(118a) Modification of Polyethylene Terephthalate Surfaces and Analysis of Immobilized Ntpdase Kinetics

When blood comes in contact with foreign materials, platelets become activated and secrete ADP molecules, leading to platelet aggregation in a concentration-dependent manner. In nature, ADP-induced platelet activation is counteracted by nucleoside triphosphate diphosphohydrolase (NTPDase). NTPDase rapidly metabolizes ADP to AMP and inorganic phosphate. In this study, NTPDase was immobilized on polyethylene terephthalate (PET) surfaces to inhibit ADP-induced platelet adhesion.

Initially, a primary amine group was attached to PET by aminolysis using ethylenediamine. NTPDase was then immobilized via an imine bond between the primary amine on PET and the aldehyde group on the enzyme. NTPDase was also immobilized on aminated PET by carbodiimide coupling, which resulted in an amide bond between the primary amine on PET and the carboxylic acid group on the enzyme. Kinetic studies showed significant NTPDase activity using both processes. However, studies showed that the imine bonds are unstable and the reaction kinetics are mass transfer limited. Due to cracks forming on PET following exposure to ethylenediamine, it was postulated that the mass transfer problems were due to transport limitations of ADP within the cracks.

To avoid cracks on polymer surface, PET surfaces were modified by introducing carboxylic acid groups. For this purpose, benzylic hydroxyl groups were first introduced to PET to form carboxyl groups on the surface. NTPDase was immobilized on carboxylated PET (PET-COOH) surfaces by carbodiimide coupling, which results in an amide bond between the carboxylic acid groups on PET and the ε-aminolysine groups on the enzyme. SEM pictures showed that polymer surface had no cracks?which is important for any biomedical applications. Kinetic studies showed significant NTPDase activity and the amide bond used for immobilization was stable.
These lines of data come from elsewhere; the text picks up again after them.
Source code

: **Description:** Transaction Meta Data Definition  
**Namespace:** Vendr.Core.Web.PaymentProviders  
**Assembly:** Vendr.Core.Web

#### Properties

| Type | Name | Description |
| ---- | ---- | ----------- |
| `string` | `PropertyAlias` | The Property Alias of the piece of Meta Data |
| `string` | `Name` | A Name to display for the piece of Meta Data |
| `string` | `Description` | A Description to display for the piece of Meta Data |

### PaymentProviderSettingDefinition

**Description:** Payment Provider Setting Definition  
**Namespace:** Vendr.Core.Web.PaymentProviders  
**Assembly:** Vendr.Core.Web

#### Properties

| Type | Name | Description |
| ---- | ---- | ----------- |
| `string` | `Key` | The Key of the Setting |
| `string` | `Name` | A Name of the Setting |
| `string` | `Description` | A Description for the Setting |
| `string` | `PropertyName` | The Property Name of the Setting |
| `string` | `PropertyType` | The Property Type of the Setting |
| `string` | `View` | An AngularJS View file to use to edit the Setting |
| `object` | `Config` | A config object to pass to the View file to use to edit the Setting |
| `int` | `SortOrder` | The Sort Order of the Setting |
After successfully immobilizing NTPDase, kinetic studies were performed in a batch system by exposing an ADP solution to the NTPDase modified PET-COOH in the presence of 5 mM CaCl2 and 0.1 M Tris buffer (pH 7.4). The rate of hydrolysis of ADP at physiological conditions (37ºC and pH 7.4) was studied by measuring the release of inorganic phosphate. Based on these results, the kinetic parameters for immobilized NTPDase kinetics were calculated. For understanding the kinetics in a continuous flow system, NTPDase kinetic experiments were performed using a slit flow chamber.

Future studies will evaluate in-vitro studies of NTPDase modified polymers using platelet suspensions, platelet rich plasma and whole blood to establish the effectiveness of the polymers in inhibiting platelet adhesion.